Von der Löwenstatue sind nur die riesigen Hintertatzen geblieben, zwischen denen hindurch Touristen und Einheimische in einer endlosen Prozession über schwindelerregende Leitern und Eisenstege aufs Plateau der Ruinenstadt gelangen. Wie luxuriös das Leben hier oben auf dem Löwenfelsen Sigirya einst gewesen sein dürfte, zeigen die Fresken üppig geschmückter barbusiger Frauen. Einst sollen mehr als 500 dieser Wolkenmädchen, die auf Wolken hoch über dem Erdboden zu lagern scheinen, die Anlage bevölkert und die Fantasie der Männerwelt beflügelt haben. Heute sind noch 22 erhalten und werden streng bewacht.

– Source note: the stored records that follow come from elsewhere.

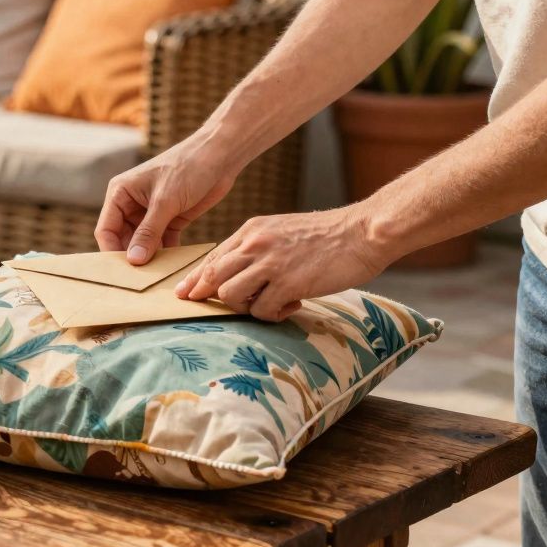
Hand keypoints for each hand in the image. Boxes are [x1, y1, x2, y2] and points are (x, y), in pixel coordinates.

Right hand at [95, 136, 239, 263]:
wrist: (220, 156)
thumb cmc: (188, 167)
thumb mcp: (165, 201)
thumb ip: (148, 232)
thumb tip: (134, 261)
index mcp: (120, 193)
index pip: (106, 229)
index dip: (111, 252)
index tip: (122, 274)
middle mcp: (131, 204)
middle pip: (123, 240)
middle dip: (132, 258)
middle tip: (141, 280)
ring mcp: (151, 213)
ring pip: (143, 244)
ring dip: (150, 259)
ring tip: (157, 276)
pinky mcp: (171, 220)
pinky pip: (163, 243)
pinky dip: (167, 254)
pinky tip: (173, 267)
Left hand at [173, 206, 394, 321]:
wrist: (362, 232)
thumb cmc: (326, 236)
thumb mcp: (281, 231)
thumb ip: (257, 248)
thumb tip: (236, 274)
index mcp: (251, 231)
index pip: (212, 257)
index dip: (196, 278)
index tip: (184, 293)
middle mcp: (254, 244)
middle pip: (213, 277)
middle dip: (207, 296)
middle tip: (209, 307)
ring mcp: (269, 263)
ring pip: (230, 295)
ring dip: (246, 307)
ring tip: (269, 303)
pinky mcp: (287, 282)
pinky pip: (261, 310)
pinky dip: (272, 315)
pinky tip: (292, 305)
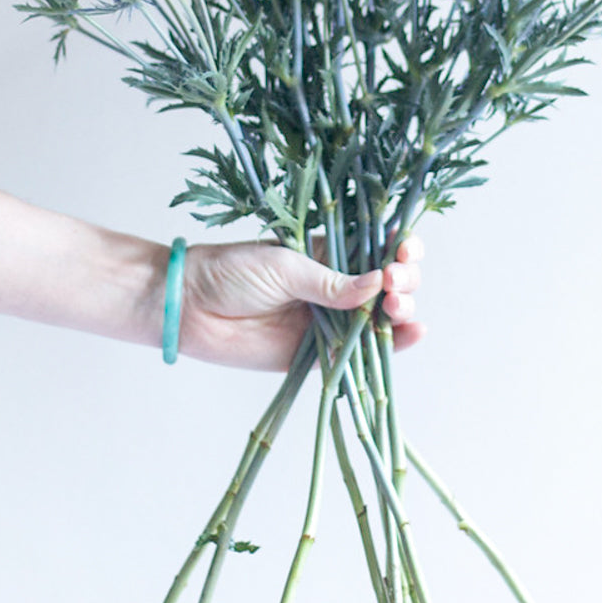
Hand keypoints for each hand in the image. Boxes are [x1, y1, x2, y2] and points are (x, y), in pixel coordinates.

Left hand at [178, 237, 425, 370]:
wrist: (188, 306)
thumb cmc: (231, 271)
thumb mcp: (284, 266)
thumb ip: (330, 281)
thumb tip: (379, 284)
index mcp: (328, 253)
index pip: (377, 248)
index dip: (399, 248)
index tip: (404, 250)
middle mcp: (336, 286)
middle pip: (388, 284)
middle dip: (404, 280)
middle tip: (396, 283)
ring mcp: (330, 320)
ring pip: (381, 318)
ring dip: (402, 311)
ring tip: (400, 308)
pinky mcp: (319, 354)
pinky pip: (360, 352)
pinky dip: (391, 346)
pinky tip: (413, 334)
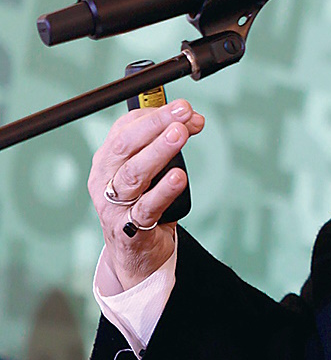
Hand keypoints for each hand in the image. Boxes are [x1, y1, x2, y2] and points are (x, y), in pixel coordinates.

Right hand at [88, 99, 204, 290]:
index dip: (155, 114)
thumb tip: (194, 119)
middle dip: (156, 125)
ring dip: (158, 151)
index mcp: (108, 159)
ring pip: (134, 174)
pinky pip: (147, 208)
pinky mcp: (130, 229)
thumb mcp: (153, 169)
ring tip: (179, 135)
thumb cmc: (143, 202)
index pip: (125, 128)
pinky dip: (163, 191)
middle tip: (182, 114)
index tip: (183, 107)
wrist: (135, 252)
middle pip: (126, 146)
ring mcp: (115, 205)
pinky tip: (178, 177)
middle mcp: (106, 179)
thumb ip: (170, 143)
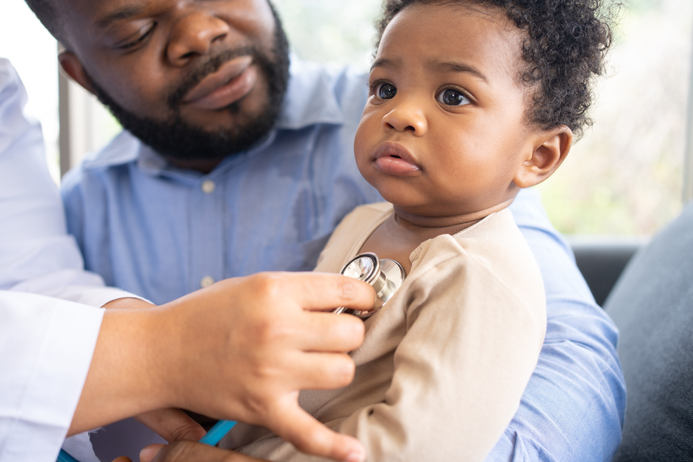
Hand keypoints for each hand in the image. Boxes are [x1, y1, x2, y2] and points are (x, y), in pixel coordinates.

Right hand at [74, 272, 373, 461]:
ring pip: (342, 371)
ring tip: (316, 363)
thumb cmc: (207, 314)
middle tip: (330, 334)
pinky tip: (354, 452)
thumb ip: (300, 292)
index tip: (363, 303)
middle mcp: (277, 329)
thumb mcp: (254, 284)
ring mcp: (272, 371)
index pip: (346, 289)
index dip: (363, 296)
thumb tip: (349, 300)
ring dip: (335, 367)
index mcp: (275, 291)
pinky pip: (307, 432)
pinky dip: (333, 446)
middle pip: (350, 333)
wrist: (159, 351)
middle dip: (346, 332)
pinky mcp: (263, 407)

Die tiefe Religiosität vieler Singhalesen hat sich im nahen Dambulla fast im Zentrum der Insel zu Stein manifestiert. Während im Norden bei den Tamilen der Hinduismus dominiert, sind in der Mittte und im Süden vor allem Buddhisten zu Hause, durchmischt mit muslimischen und christlichen Minderheiten. Wieder einmal hatte sich ein legitimer König vor einem Thronräuber verstecken müssen. Zum Dank für sein glückliches Exil in einer Höhle stiftete er ein buddhistisches Heiligtum. 80 Höhlen wurden vor 2000 Jahren in den Felsen getrieben und kunstvoll bemalt mit Szenen aus dem Leben des Erleuchteten.
Fünf sind noch zu sehen, vollgestopft mit erlesener Kunst und viel Blattgold, das im Halbdunkel geheimnisvoll schimmert. Am Fuß des 300 Meter hohen Berges leitet ein moderner Dagoba als stilisierter Weltberg in Form einer Käseglocke über einem Schrein die Energie des Universums auf die Buddhisten. Dahinter blickt ein goldener Buddha grimmig in die Welt von heute. „Buddha hat gesagt: Machen Sie lieber ihre schlechten Gedanken kaputt als die Bäume im Wald“, zitiert Sunil Haputhanthiri. Womöglich ist Buddha sauer, weil so wenige auf ihn hören. Immerhin hat der blutige Bürgerkrieg, der Sri Lanka über 25 Jahre lang lähmte, seit 2009 ein Ende und die Insel kann ihre tropischen Trümpfe voll ausspielen.